Set in a baroque country mansion in New England in 1954, and based on the Parker Brothers board game Cluedo (marketed as ‘Clue’ in America), the film opens with a butler, Wadsworth (Tim Curry), checking that everything is prepared for guests who will soon be arriving.
First to show up is blustery Colonel Mustard (Martin Mull), one of six people who have been summoned to the mansion by a mysterious letter. He is followed shortly by the others; black-hearted widow Mrs White (Madeline Kahn), supercilious Mrs Peacock (Eileen Brennan), sexually ambiguous civil servant Mr Green (Michael McKean), psychiatrist Professor Plum (Christopher Lloyd) and saucy Miss Scarlet (Lesley Ann Warren) – who adds to the suspense with a gravity-defying cleavage-enhancing strapless gown.
Once seated around the dinner table, the guests learn about each other and it transpires that they are all connected to Washington DC in various ways.
A seventh guest ultimately shows up at the house, the none-too-subtly named Mr Boddy (Lee Ving), an obnoxious fellow who they discover is blackmailing each of them.
Boddy gives each of them gift-wrapped presents, which when opened are revealed to match the six weapons from the original board game (knife, revolver, rope, lead piping etc).
The lights go out unexpectedly, there is a commotion, and when the lights come back on, Mr Boddy is lying dead on the carpet. Shortly thereafter it is discovered that the cook has been stabbed to death in the kitchen . . .

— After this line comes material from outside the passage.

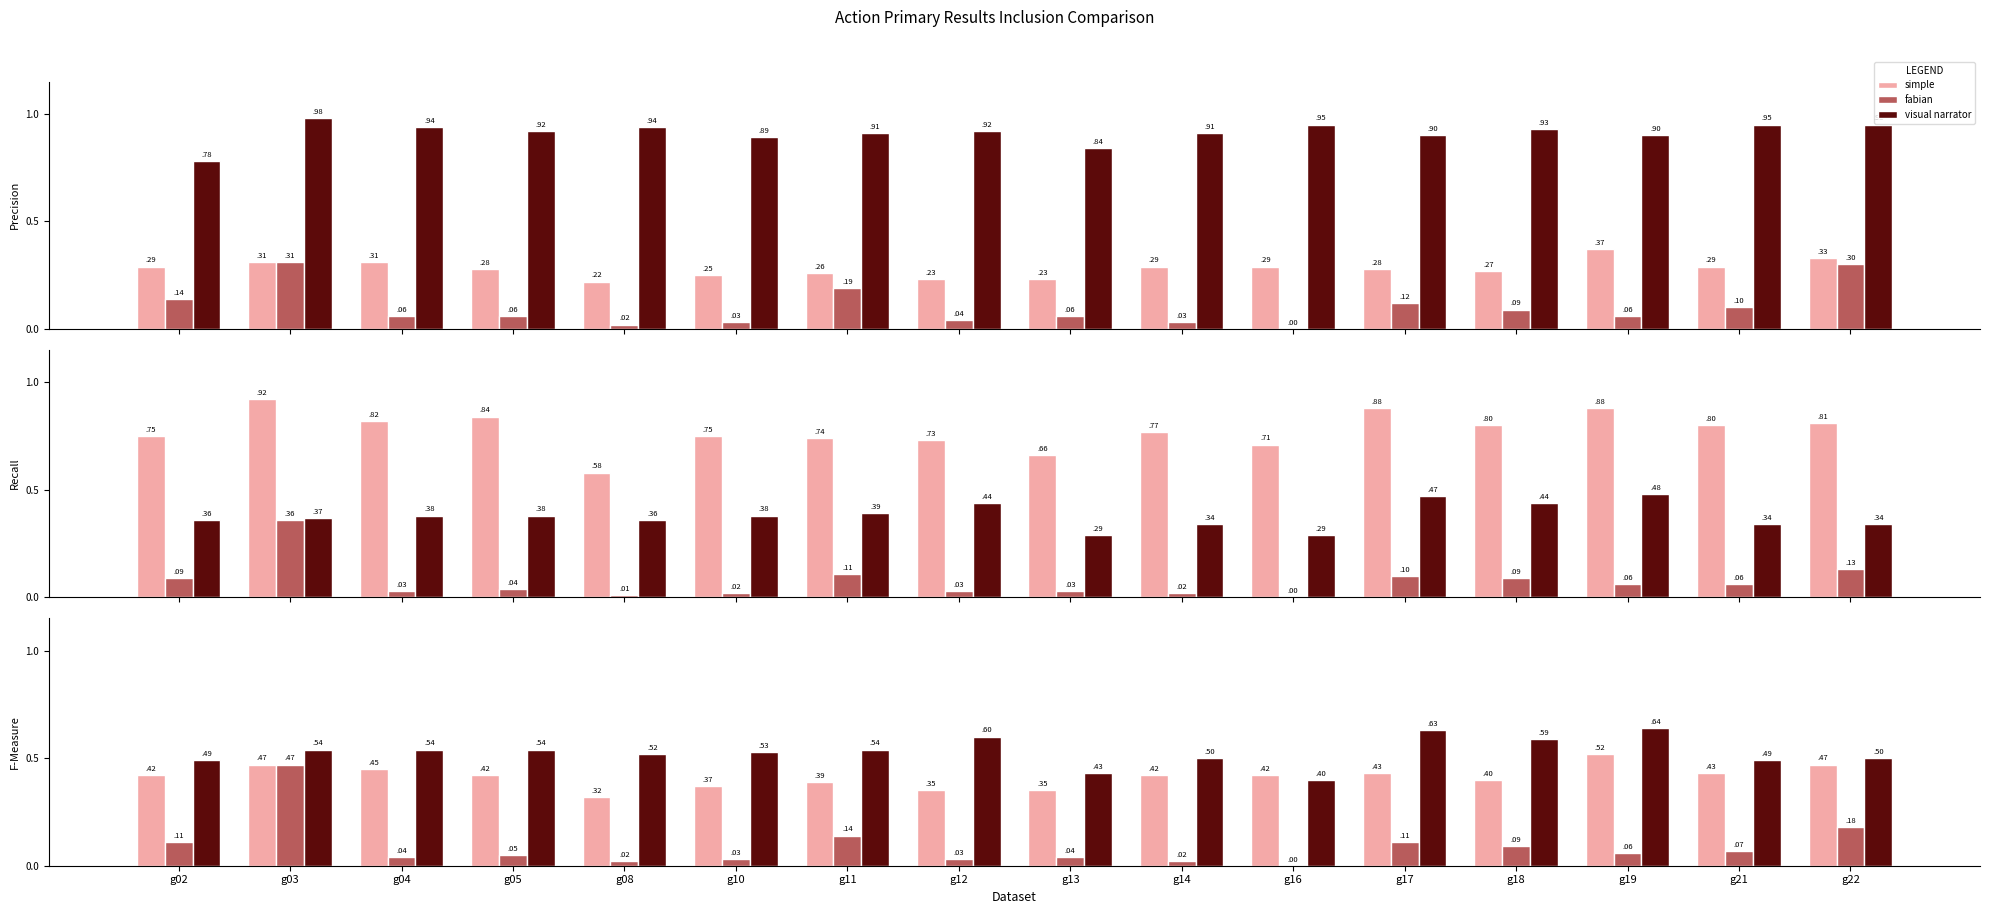

What are all the series names shown in the legend?

simple, fabian, visual narrator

Every weapon is used at some point in the six murders committed during the evening and – true to the game – the large mansion has various rooms in which the murders are committed; the Library, Dining Room, Study, Conservatory, Kitchen, and so on.
Clue was released in three versions in the USA, with three different endings. Frustratingly, though, it transpired that none of the six suspects were, in fact, the killer.
Turned out it was an unknown extra party behind the dastardly deeds, so when the culprit was revealed it had no impact.
The character of the Butler was invented for the film.